Come la politica monetaria della Fed è chiamata a tenere conto ormai nell’opera di stabilizzazione globale della politica monetaria, degli effetti della frenata della Cina e dei riflessi sui mercati emergenti come il Brasile, così siamo chiamati a mettere in campo una visione mondiale «per limitare l’emissione dei gas serra in termini accettabili in relazione alla popolazione globale». A temi globali interconnessi bisogna dare una risposta idonea ad ampio spettro evitando di credere alle «rispote miracolistiche «silver bullet) poiché bisogna finanziare sistemi più sostenibili che riducano le emissioni di C02», ha ricordato David.

L’effetto che i cambiamenti climatici generano ormai non lo si può negare: aumento della temperatura terrestre, desertificazione, innalzamento dei mari («nel 2029 le acque potrebbero sommergere la Mole Antonelliana, l’edifico più alto di Torino se non corriamo ai ripari»), aumento della frequenza e dell’intensità di condizioni climatiche estreme. Tutti fattori che si ripercuotono sulle colture, provocando carestie e malnutrizione. «Nel dibattito pubblico e politico il climate change è un tema caldo «dove già ci sono le le soluzioni tecnologiche sul terreno ma spetta a noi cittadini spingere i politici all’azione pratica». «Non a caso Expo 2015 ruota intorno al cibo – ha detto David –. Tuttavia, nonostante molto se ne parli, non è stata messa in campo nessuna risposta che possa risultare efficace. Non desidero apparire catastrofista, ma è bene tenere presente che è in gioco il benessere materiale delle generazioni future».

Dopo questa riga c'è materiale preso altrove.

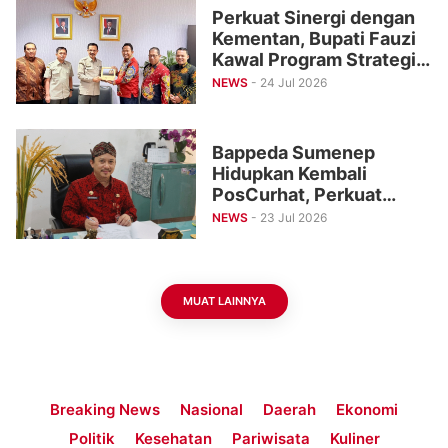
Perkuat Sinergi dengan
Kementan, Bupati Fauzi
Kawal Program Strategis
Pertanian di Sumenep
NEWS
- 24 Jul 2026
Bappeda Sumenep
Hidupkan Kembali
PosCurhat, Perkuat
Ruang Aspirasi Warga
NEWS
- 23 Jul 2026
dan Kesetaraan Gender
MUAT LAINNYA
Breaking News
Nasional
Daerah
Ekonomi
Politik
Kesehatan
Pariwisata
Kuliner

Le soluzioni? Esistono già. «Oggi siamo in grado di consolidare i meccanismi di riduzione di gas serra, andando ad agire in modo strutturato sulla produzione e distribuzione dei beni e siamo in grado di pianificare, sull’esempio di quanto accade in Francia, adesso che c’è ancora tempo, la transizione energetica e di pensare a come assicurare la crescita economica e l’aumento del benessere in un mondo a basse emissioni di carbonio». La natura sta già correndo ai ripari: le foglie degli alberi si stanno riducendo darwinianamente per ridurre la perdita di acqua, ma questo riduce l’assorbimento del CO2 e l’emissione di ossigeno», ha ricordato David. I ghiacciai si riducono e sono sempre più piccoli e movimenti sociali come lo “Slow Food”, pur encomiabili pre certi aspetti non sono la soluzione di lungo termine al problema».

«Bisogna dare priorità per la sostenibilità del clima eliminando gli errori passati – ha detto David – e prepararsi alla transizione guardando ai feedback globali. Prepariamoci: forse i nostri nipoti mangeranno alghe».

David, oltre ad essere considerato, come ha ricordato nella presentazione il professor Marco Fortis, docente di economia industriale all’Università cattolica e direttore e vice presidente della Fondazione Edison, il pioniere di un nuovo metodo di indagine, quello della “dipendenza dal percorso”, che mette in relazione i piccoli eventi della storia con i processi della micro e macro economia, è il quinto ospite del ciclo di incontri che Edison dedica ai grandi innovatori dell’Economia, dopo Amartya Sen, Michael Landesmann, Jackie Krafft e Joel Mokyr.

«Quindi occorre un atteggiamento né pessimista, né ottimista, ma solo razionale di fronte al cambiamento c limatico con incentivi che possano spingere il mercato con piani di orientamento e seguire un principio etico in una fase storica inedita», ha commentato il professore Alberto Quadrio Curzio, presidente dell’Accademia dei Lincei, a conclusione dei lavori.